Doch auch in diesem Zimmer hat 24 Grad keine Chance. Der Haustechniker verzweifelt. Wir ehrlich gesagt auch. Warum schafft es ein Luxus-Resort nicht, eine für den Kunden angenehme Raumtemperatur zu ermöglichen? Später erfahren wir, dass alle „normalen“ Zimmer aircon-technisch gleichgeschaltet sind und bei 23 Grad ihr Maximum erreichen. Wir fragen uns, warum der Haustechniker dies nicht weiß. Anyway, wir gehen wieder zur Rezeption und merken das „Problem“ an. Die zweite Nacht ist trotzdem angenehm. Wir stellen uns auf weitere zwei Nächte im Upgrade ein.

Abendstimmung am Pool.

Großzügiger Strand.

Pool Nummer 2 beim italienischen Restaurant „Acquolina“.

Haupthaus mit Restaurant für Frühstück und Dinner.

Gute Nacht.

Tag 3. Gegen Mittag spricht uns ein freundlicher junger Mann im Restaurant an und stellt sich als Nalin Srillath, Front Office Manager, vor. Er habe von unseren Unannehmlichkeiten der beiden letzten Tage gehört, und er wolle sich dafür entschuldigen. Als Wiedergutmachung bietet er uns für die beiden letzten Nächte einen Umzug in eine Villa mit Privatpool an. Zunächst atmen wir tief durch, schon wieder umziehen. Nein. Nalin bleibt hartnäckig. Wir sollten uns doch die Villa mal ansehen und dann entscheiden. Gesagt, getan. Wir sind begeistert.
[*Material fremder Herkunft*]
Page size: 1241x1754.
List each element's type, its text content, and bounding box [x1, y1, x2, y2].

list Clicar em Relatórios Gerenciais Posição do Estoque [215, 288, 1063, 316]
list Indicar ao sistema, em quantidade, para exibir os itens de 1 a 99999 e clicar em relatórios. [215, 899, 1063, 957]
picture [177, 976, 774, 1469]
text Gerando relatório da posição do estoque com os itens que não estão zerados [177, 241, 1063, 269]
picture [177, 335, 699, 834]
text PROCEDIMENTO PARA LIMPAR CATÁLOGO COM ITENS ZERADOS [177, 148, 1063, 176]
Ein Upgrade in die höchste Kategorie, ein Umzug in eine andere Welt. Wir genießen vor allem den Privatpool mit direktem Durchgang zum Bad – morgens und abends. Es werden unvergessliche zwei Tage / Nächte.

Schlafzimmer und Living Room sind getrennt.

Das Prunkstück …

… unser Pool.

Damit endet der Bettenwechsel.

Tag 5. Beim Check-Out sehen wir einen zufriedenen Nalin, der auch deshalb zufrieden ist, weil wir zufrieden sind. Bei allem anfänglichen Hassle wird uns die Zeit im Anantara Kalutara sehr positiv in Erinnerung bleiben. Nicht, weil wir uns im Resort „hochgeschlafen“ haben, sondern weil wir hautnah erlebt haben, was Kundenorientierung bei Anantara bedeutet, dass die Philosophie der Zufriedenheit des Gastes bei Anantara gelebt wird. Probleme können überall auftreten, auch in Luxusresorts. Entscheidend ist, wie damit umgegangen wird. Und hier hat sich Anantara Kalutara dank Nalin besonders ausgezeichnet.

Wir sind bekennende Anantara-Fans, und wir sind es künftig noch mehr.